Packs and poles in the trunk and Theo in the back seat, I crawled in the front passenger seat.
It was a sunny day and it was good to be getting back to the task at hand – walking to Maine.
“I was not sure if I should offer you a ride. I saw the beard and didn’t know.”
“Well, I’m really glad you did – I’m grateful.”
My driver was a “Trail-Angel,” the first I’d met. A Trail Angel is a very real and treasured phenomenon on the AT. Someone who is just there tending to something you really need. Give you a ride, take you on an errand, or feed you some awesome food. A Trail Angel might leave a cooler of food on the trail or maybe set up a site along a road or in the woods to prepare a substantial meal. They are usually people who have thru-hiked themselves and received the same benefits in their year and want to give back. I’d like to do the same in Pennsylvania in the near future.
It was about a 10-mile ride back to the trail. My Trail Angel dropped us off at Winding Stair Gap where we had stopped three days. As happened so many times, the goodness in another’s heart saved the day for a thru-hiker. With my I’ll-do-it-myself independent streak, there was life-changing beauty in being homeless and dependent on the generosity of others. And there is a lot of generosity out there every bit as beautiful as a view over endless mountains on a sunny day. There is something about the boots-on-the-ground, little-on-my-back trek through nature that anchors the soul in the good, the true and the beautiful. Minimal. Essential. Real. Earth and sky. Dirt and breath. As it was in the beginning and, with a little wrenching separation, still is.
·····
§ **Work order**: Rewrite the part of the trail text that opens with "It was a sunny" and closes with "the near future.", replacing "Maine" with "Katahdin".

§ **Supplied information**:
·····
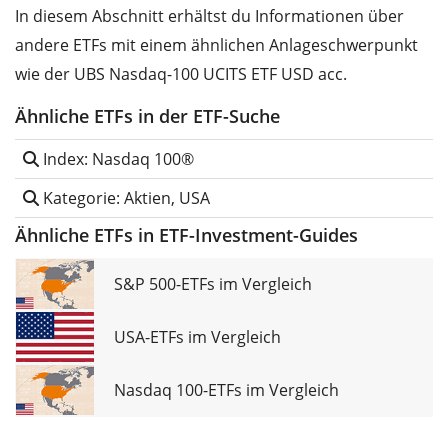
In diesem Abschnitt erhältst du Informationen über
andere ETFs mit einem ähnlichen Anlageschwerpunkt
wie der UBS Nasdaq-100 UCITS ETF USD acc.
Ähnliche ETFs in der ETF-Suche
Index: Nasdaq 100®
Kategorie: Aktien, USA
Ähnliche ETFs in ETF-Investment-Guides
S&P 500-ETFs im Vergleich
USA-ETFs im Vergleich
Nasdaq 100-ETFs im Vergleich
·····
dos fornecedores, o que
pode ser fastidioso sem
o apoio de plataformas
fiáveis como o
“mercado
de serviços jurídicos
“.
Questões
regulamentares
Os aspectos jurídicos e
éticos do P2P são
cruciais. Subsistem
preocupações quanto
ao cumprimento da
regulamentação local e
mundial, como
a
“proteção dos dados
·····
§ **Output**:
It was a sunny day and it was good to be getting back to the task at hand – walking to Katahdin.
“I was not sure if I should offer you a ride. I saw the beard and didn’t know.”
“Well, I’m really glad you did – I’m grateful.”
My driver was a “Trail-Angel,” the first I’d met. A Trail Angel is a very real and treasured phenomenon on the AT. Someone who is just there tending to something you really need. Give you a ride, take you on an errand, or feed you some awesome food. A Trail Angel might leave a cooler of food on the trail or maybe set up a site along a road or in the woods to prepare a substantial meal. They are usually people who have thru-hiked themselves and received the same benefits in their year and want to give back. I’d like to do the same in Pennsylvania in the near future.